Word of the museum disaster reaches the Daily Planet. Clark uses a closet to change into Superman and hurries over to the museum to rescue Lois and the other visitors from the rubble. He tells Lois to get to safety and she assures him she will, but in fact has no intention of abandoning the story.

After the Arctic Giant destroys a dam neighboring a town, Superman stops the flood by pushing a giant boulder in to fill the gap. Police and firefighters try and fail to stop the Arctic Giant as it breaks through a suspension bridge, endangering several motorists. Superman catches the falling bridge and ties it back together as the Arctic Giant approaches a packed stadium. Superman uses one of the bridge cables to lasso the legs of the Arctic Giant, causing it to fall, crushing cars and a gas station on the way down.
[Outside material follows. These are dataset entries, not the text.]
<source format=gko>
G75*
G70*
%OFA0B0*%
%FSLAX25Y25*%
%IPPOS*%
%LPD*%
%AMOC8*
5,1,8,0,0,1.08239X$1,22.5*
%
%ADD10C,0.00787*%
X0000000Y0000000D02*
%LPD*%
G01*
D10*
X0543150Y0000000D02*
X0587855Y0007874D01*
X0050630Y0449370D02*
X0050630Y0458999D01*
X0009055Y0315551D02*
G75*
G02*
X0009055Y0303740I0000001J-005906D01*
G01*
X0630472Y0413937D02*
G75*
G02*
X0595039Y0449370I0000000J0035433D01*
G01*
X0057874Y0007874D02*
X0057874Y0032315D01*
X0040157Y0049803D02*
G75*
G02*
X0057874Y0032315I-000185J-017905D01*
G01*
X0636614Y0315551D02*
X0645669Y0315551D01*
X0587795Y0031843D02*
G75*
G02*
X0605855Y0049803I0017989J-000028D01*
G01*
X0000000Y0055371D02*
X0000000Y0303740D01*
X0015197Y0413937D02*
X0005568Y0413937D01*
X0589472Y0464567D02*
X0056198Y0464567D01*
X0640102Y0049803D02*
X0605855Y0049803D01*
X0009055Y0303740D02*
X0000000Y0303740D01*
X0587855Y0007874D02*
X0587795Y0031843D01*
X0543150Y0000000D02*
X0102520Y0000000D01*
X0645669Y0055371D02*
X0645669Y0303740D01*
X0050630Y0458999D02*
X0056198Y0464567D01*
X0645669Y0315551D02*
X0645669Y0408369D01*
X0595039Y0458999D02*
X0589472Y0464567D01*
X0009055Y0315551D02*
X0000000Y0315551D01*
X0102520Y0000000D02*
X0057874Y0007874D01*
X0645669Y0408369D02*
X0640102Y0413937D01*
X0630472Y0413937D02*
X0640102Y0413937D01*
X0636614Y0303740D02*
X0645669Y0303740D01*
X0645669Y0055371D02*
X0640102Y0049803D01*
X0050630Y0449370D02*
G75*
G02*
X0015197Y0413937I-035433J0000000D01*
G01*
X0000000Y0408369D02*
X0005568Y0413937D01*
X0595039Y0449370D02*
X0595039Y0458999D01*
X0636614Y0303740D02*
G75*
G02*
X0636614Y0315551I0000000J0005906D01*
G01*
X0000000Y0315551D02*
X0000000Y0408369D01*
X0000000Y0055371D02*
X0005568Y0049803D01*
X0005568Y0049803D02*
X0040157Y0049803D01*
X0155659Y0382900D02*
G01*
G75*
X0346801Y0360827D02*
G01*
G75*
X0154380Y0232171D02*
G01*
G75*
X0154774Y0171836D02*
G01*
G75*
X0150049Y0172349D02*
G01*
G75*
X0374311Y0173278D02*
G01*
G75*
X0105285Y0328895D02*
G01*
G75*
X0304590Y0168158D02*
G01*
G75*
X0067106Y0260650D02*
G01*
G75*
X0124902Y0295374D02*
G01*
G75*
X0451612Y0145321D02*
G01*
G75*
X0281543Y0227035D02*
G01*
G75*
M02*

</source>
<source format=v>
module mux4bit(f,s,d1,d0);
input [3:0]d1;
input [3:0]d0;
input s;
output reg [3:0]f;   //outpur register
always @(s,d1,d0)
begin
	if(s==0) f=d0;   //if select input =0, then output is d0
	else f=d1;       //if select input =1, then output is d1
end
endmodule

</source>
While Superman ties up the Arctic Giant, Lois approaches to take a photo of the fallen Arctic Giant, but almost gets eaten. Superman flies into its mouth and saves Lois, and then pins the head of the Arctic Giant down with a lamp post, ending the danger.
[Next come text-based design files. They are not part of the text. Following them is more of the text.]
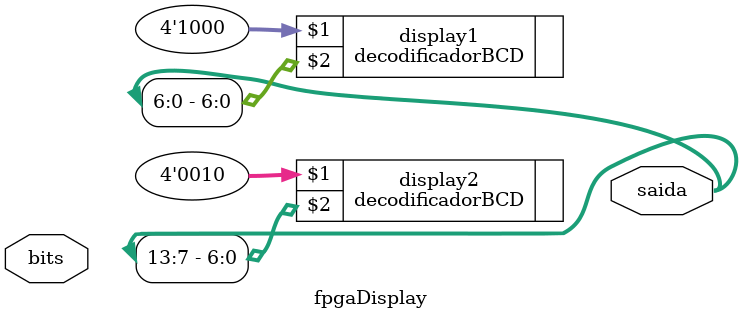
<source format=v>
module fpgaDisplay(
	input [2:0] bits,
	output [13:0] saida
);
	wire s1, s2, s3, s4, s5;
	wire [13:0] saidaDisplay1;


	main2 main2(.saidaPC(saidaDisplay1), .teste(bits));
	 
	decodificadorBCD display1(
		4'b1000,
		saida[6:0]);

	decodificadorBCD display2(
		4'b0010,
		saida[13:7]);
endmodule




</source>
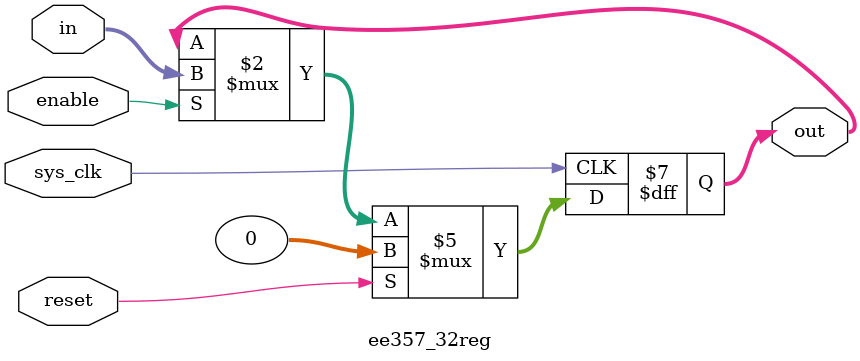
<source format=v>
module ee357_32reg(
	input [31:0] in,
	output[31:0] out,
	input enable,
	input sys_clk,
	input reset
	);
	
	wire	[31:0] in;
	wire	enable;
	wire	sys_clk;
	reg		[31:0] out;
	
	always@(posedge sys_clk)
	begin
		if (reset)
			out <= 0;
		else if(enable)
			out <= in;
	end

endmodule
</source>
A news article by Lois Lane states that Superman subdued the Arctic Giant which is being held at the Metropolis Zoo as a picture shows it in its exhibit restrained with strong shackles. Clark commends Lois for her courage in getting the story. Lois asks where he was during the crisis, Clark replies "Me? Oh, I must have fainted." Then he winks to the viewers.

==Cast==
- Bud Collyer as Clark Kent/Superman, Reactor Worker #1, Police Officer #1, Police Dispatcher
- Joan Alexander as Lois Lane, Female Pedestrian
- Julian Noa as Perry White, Male Pedestrian, Police Officer #2
- Jackson Beck as the Narrator, Reactor Worker #2

==Production==
The sequences where Superman leaps from rooftop to rooftop were produced as test scenes during the initial series development, but this dynamic was discarded as "silly looking" at that time and the Superman cartoons generally depicted Superman flying from place to place instead. Journalist Will Murray suggested that the discarded footage was probably utilized for "The Arctic Giant" as a cost-saving measure.